Monday, February 27, 2023

Driving around the world



Somehow, despite being working class white trash from the arse end of the world, I've driven cars  in different countries all over the world. It's fucking scary when you don't know the language and can't read the road signs - and I remain deeply apologetic to all those poor bastards I held up while I was crawling around some of the great regions of the world - but it's always been incredibly fun, and allowed us to get to places we could only ever have dreamed about before.

After all that, I'm confident in saying that my least favourite fellow drivers in the world are New Zealanders, who can turn passive aggressiveness into an artform in all walks of life, including out on the road. It's immensely frustrating, and as one of them who has driven on a daily basis since the early 90s, I can say they are terrible motorists, just terrible.

But my favourite drivers to share the road with are the Americans. No question.

Americans in general are remarkably polite They can sometimes be the most boorish and crude people when you see them while traveling around the world, but are always welcoming and generous on home turf. There's a lot of different sides to all the different parts of the USA, but this is a universal.
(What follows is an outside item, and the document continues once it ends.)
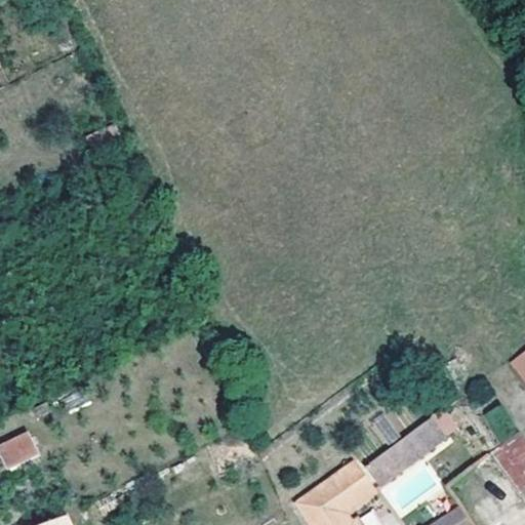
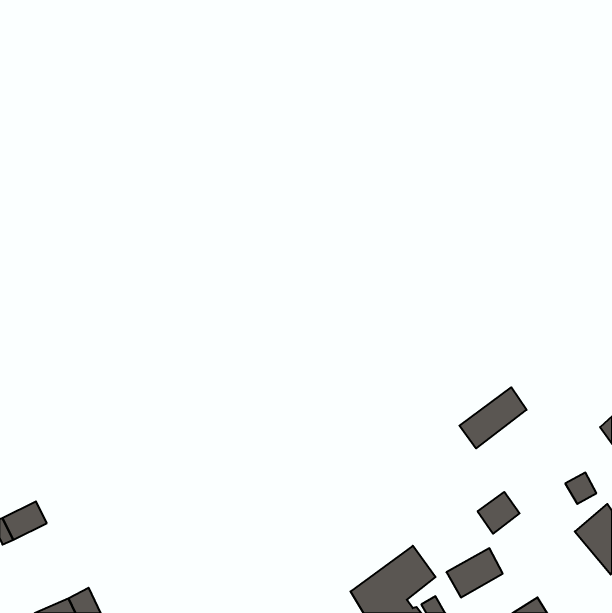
building: [364,437,421,489] -> [459,387,527,448]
I'm not sure how much of it has to do with the idea that people are just nicer to each other because they're all scared the other guy might be packing a gun, or because it has a big tip culture that requires fake politeness to gather desperately needed revenue, but I'm just going to assume it's just because they're all very nice people. 
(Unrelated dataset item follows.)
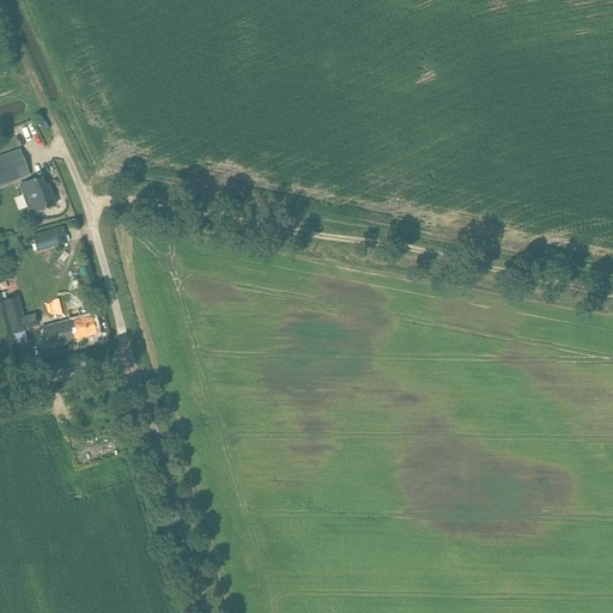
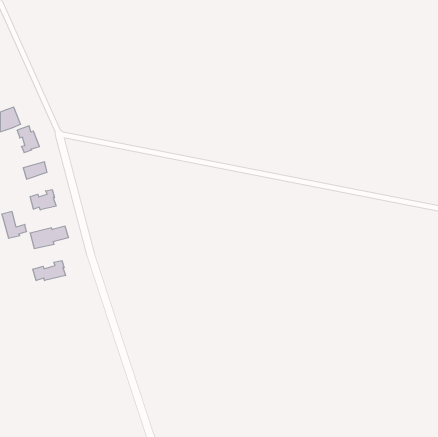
building: none -> [30,190,56,210]
building: none -> [33,261,66,281]

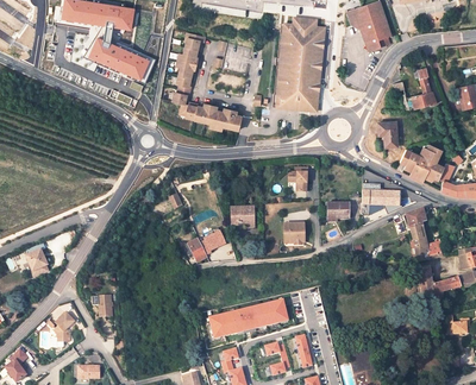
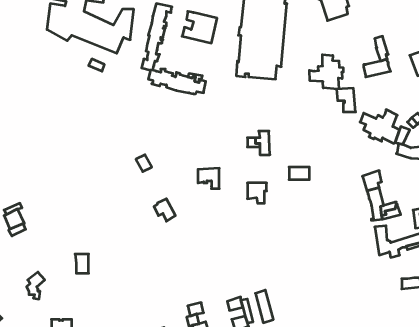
building: none -> [309,55,343,89]
building: [362,184,400,215] -> none
building: [203,299,286,340] -> none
And they actually know how to drive. The freeways and cities get crammed like anywhere else in the world, but drivers across America are comfortable with merging, and know how to use a goddamn roundabout, and fully understand the appeal of acceleration.

The country is built for it, escaping the ancient street patterns of Europe and Asia, every town with phenomenally wide streets to spin your tank around, with massive links between all the great cities.
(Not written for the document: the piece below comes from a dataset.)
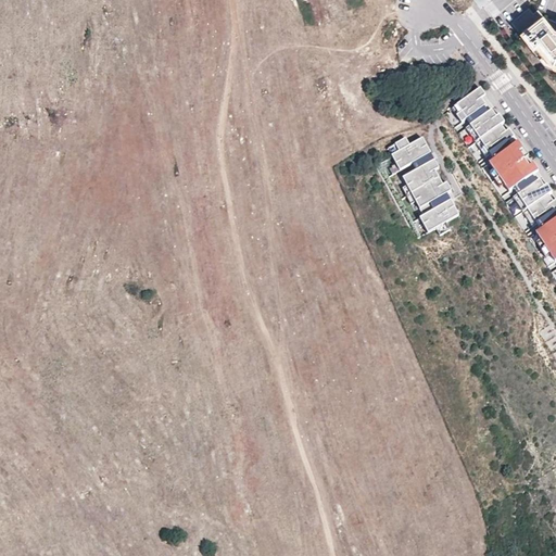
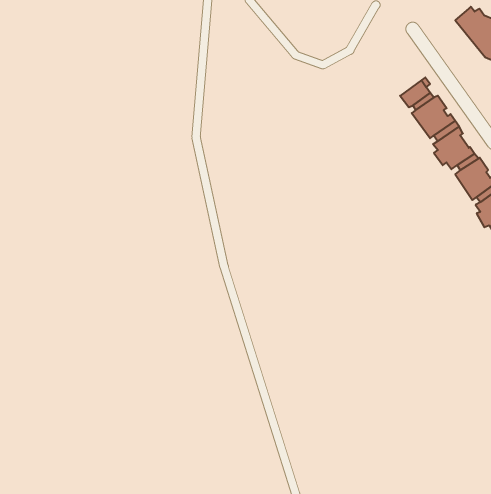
building: [389,138,458,235] -> none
And a lot of the culture is burned into that white line nightmare. You can do a road movie in any country, but America has the distance and the existential void behind the bravado. It has the endless interstates, those weird offshots into Buttfuck Indiana, and the gothic rot of the deep south hiding beneath concrete overpasses. It has the infinite desert which sucks you in, the long roads through ancient mountains still covered in heavy woods.

The age of the private car might already have peaked, because we can't all keep driving like we're do without facing some severe environmental consequences. But while it lasted, Americans were the best drivers I ever knew.

Australians are the second best drivers in the world, and not just in a Mad Max way. I still think they're a pack of lousy motorists, but they'll tell you about it to your face and get it out of everybody's systems.